Being gluten-free is a diet that excludes all foods that contain gluten, a protein found in wheat, barley, rye, and other grains. Eating gluten-free means that people with certain sensitivities, allergies, and medical conditions such as celiac disease can avoid harmful ingredients from their diet. Generally, when going gluten-free, you want to stay away from processed grains, pasta, bread, crackers, and cereal, but there are so many naturally gluten-free foods such as fruits, vegetables, legumes, nuts, dairy, and meat/poultry/fish. There are also plenty of delicious gluten-free alternatives available such as gluten-free flours, pastas, and breads. There are many health benefits associated with living gluten-free, including an improved digestive system, more energy, better mood, and improved overall health. Furthermore, a gluten-free diet can also help reduce inflammation; making it beneficial for those with autoimmune diseases and/or chronic pain. A gluten-free lifestyle is not only beneficial to those with medical issues, but it can also make you feel more energized and provide a positive change in lifestyle.

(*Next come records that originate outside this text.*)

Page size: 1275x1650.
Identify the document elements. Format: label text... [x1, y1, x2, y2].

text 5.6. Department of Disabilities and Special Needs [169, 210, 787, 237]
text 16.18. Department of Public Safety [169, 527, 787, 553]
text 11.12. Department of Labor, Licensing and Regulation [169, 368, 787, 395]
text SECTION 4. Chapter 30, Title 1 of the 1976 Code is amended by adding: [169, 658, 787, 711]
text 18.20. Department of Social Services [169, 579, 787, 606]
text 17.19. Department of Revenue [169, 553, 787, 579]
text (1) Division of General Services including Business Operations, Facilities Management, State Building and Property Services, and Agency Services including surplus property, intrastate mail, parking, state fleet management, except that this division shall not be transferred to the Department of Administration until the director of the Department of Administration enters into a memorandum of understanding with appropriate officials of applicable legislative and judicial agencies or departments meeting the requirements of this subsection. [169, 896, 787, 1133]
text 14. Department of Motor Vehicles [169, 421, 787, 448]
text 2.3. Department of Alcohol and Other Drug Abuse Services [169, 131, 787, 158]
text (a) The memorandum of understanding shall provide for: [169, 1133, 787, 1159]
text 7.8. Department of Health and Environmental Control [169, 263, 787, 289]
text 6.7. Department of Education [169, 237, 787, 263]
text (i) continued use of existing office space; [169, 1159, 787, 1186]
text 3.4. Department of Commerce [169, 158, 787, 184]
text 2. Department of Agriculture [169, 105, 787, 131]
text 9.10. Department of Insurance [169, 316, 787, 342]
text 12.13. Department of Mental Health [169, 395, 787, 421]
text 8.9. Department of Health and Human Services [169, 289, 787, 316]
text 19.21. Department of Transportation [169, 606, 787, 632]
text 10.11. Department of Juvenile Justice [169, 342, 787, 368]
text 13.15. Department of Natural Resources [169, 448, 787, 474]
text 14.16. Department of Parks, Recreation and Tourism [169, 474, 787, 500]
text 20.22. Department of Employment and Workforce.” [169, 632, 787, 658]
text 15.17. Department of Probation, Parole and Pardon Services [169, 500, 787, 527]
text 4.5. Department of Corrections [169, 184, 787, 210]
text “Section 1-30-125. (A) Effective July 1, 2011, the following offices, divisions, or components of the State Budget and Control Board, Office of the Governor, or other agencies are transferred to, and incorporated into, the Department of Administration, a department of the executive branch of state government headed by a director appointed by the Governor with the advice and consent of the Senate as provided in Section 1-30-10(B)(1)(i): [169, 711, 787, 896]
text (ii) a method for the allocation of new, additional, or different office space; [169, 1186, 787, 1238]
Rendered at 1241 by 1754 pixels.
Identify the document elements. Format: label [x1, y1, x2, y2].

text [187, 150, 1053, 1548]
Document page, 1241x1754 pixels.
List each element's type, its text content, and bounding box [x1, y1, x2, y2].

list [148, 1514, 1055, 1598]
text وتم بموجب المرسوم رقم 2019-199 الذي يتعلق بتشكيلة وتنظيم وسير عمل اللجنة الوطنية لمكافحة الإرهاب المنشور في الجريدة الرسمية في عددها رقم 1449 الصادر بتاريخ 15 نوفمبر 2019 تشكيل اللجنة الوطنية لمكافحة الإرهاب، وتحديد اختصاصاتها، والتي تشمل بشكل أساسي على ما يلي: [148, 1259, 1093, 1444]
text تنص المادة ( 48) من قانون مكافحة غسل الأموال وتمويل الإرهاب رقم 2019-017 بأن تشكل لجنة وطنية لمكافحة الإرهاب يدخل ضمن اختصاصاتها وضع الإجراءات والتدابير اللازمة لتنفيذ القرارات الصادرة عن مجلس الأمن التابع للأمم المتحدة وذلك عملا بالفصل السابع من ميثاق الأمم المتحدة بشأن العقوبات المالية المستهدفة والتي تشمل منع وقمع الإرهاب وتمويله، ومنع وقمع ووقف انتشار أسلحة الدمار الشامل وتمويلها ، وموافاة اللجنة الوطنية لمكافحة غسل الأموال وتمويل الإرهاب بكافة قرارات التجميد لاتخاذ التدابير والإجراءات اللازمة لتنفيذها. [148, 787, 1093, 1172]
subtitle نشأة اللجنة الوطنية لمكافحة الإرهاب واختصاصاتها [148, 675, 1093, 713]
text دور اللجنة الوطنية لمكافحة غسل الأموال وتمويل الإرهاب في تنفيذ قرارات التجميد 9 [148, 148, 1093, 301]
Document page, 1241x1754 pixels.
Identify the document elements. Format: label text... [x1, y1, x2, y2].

Try this as your next healthier meal option to serve up for you and your loved ones:
– 2 tablespoons olive oil
– 1 teaspoon garlic powder
– 1/4 teaspoon dried oregano
– 1/4 teaspoon ground cumin
– 1/4 teaspoon smoked paprika
– 2 bell peppers, stemmed, seeded, and cut into 1-inch pieces
– 1 zucchini, cut into 1-inch pieces
– 1/2 red onion, cut into 1-inch pieces
– 2 cups cooked quinoa
– 2 tablespoons fresh lemon juice
– 2 tablespoons freshly chopped parsley
– Salt and freshly ground black pepper, to taste
1. Preheat grill to medium-high heat.
2. In a small bowl, whisk together olive oil, garlic powder, oregano, cumin, and smoked paprika.
3. Place bell peppers, zucchini, and red onion in a bowl. Add olive oil mixture and toss to coat.
4. Thread vegetables onto skewers and place on preheated grill. Grill for 8 to 10 minutes, turning once.
5. Place cooked quinoa in a large bowl and add grilled vegetables. Stir in lemon juice and parsley. Season with salt and pepper, to taste.
6. Serve grilled vegetable quinoa. Enjoy!